Hospitalidade de Campo Grande se destaca na COP15
Eleita sete vezes Cidade Árvore do Mundo, graças às suas ruas arborizadas e à convivência harmoniosa entre o urbano e a natureza, Campo Grande recebe quem chega com um traço marcante: a hospitalidade, especialmente durante a COP15.
O evento ocorre nesse cenário onde araras cruzam o céu e capivaras dividem espaço com a rotina urbana e o tereré aproxima pessoas. Assim, a Capital sul‑mato‑grossense deu início ao primeiro dia oficial. Em outras palavras, começou a Conferência das Partes da Convenção sobre Espécies Migratórias.
Cidade anfitriã do evento, Campo Grande reúne lideranças. Além disso, vêm mais de 130 países. Por outro lado, a Conferência é um dos mais importantes encontros internacionais. Em síntese, ela foca na pauta ambiental. Sobretudo, reflete um momento histórico para a cidade.
Cidade superou as expectativas
Desde as primeiras agendas, a avaliação entre autoridades, delegações e participantes tem sido unânime: a cidade superou as expectativas. A estrutura montada, a organização e, principalmente, a receptividade da população foram pontos amplamente destacados por quem chega à Capital.
A prefeita Adriane Lopes ressaltou o protagonismo do município ao sediar o evento e a importância desse momento para a cidade. “É uma honra receber um evento dessa magnitude. Isso projeta Campo Grande e a transforma em um marco histórico, não só na pauta das aves e dos animais migratórios, mas também na forma como acolhemos todos que estão aqui”, afirmou.
O presidente da COP 15, João Paulo Capobianco, também destacou a estrutura e o acolhimento, reforçando a impressão positiva das delegações internacionais. Outro ponto que tem chamado a atenção dos visitantes estrangeiros é a relação direta de Campo Grande com a natureza.
“A cidade incorpora a questão ambiental de forma muito positiva. As delegações ficaram impactadas ao ver aves, macacos, capivaras e outras espécies circulando livremente.
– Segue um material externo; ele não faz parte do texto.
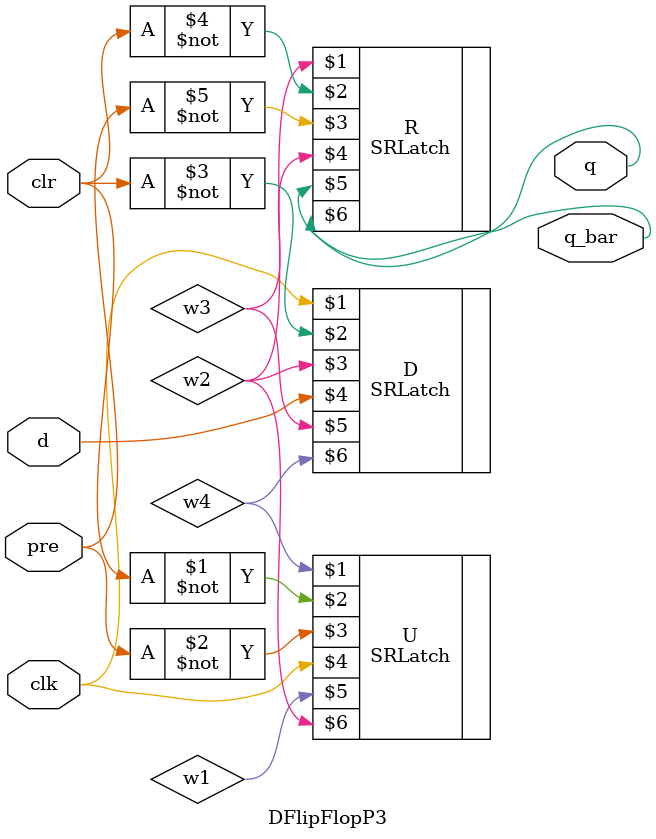
<source format=sv>
`timescale 1ns/1ns
module DFlipFlopP3(input d, clk, pre, clr, output q, q_bar);
	wire w1, w2, w3, w4;
	SRLatch U(w4, ~clr, ~pre, clk, w1, w2);
	SRLatch D(clk, ~clr, w2, d, w3, w4);
	SRLatch R(w2, ~clr, ~pre, w3, q, q_bar);
endmodule
</source>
É uma COP realizada em um lugar onde a natureza está entranhada no cotidiano, o que estimula ainda mais o compromisso ambiental”, destacou Capobianco.
Entre os participantes, a indígena Adikayany Aimcupie também elogiou a cidade e compartilhou sua experiência na Capital. “Gostei muito. Achei um local muito bonito, com muitas árvores. É uma cidade bastante receptiva. Eu imaginava um clima diferente, mas encontrei um lugar acolhedor. Quero conhecer mais da cultura local, provar o tereré e descobrir a comida típica daqui”, contou.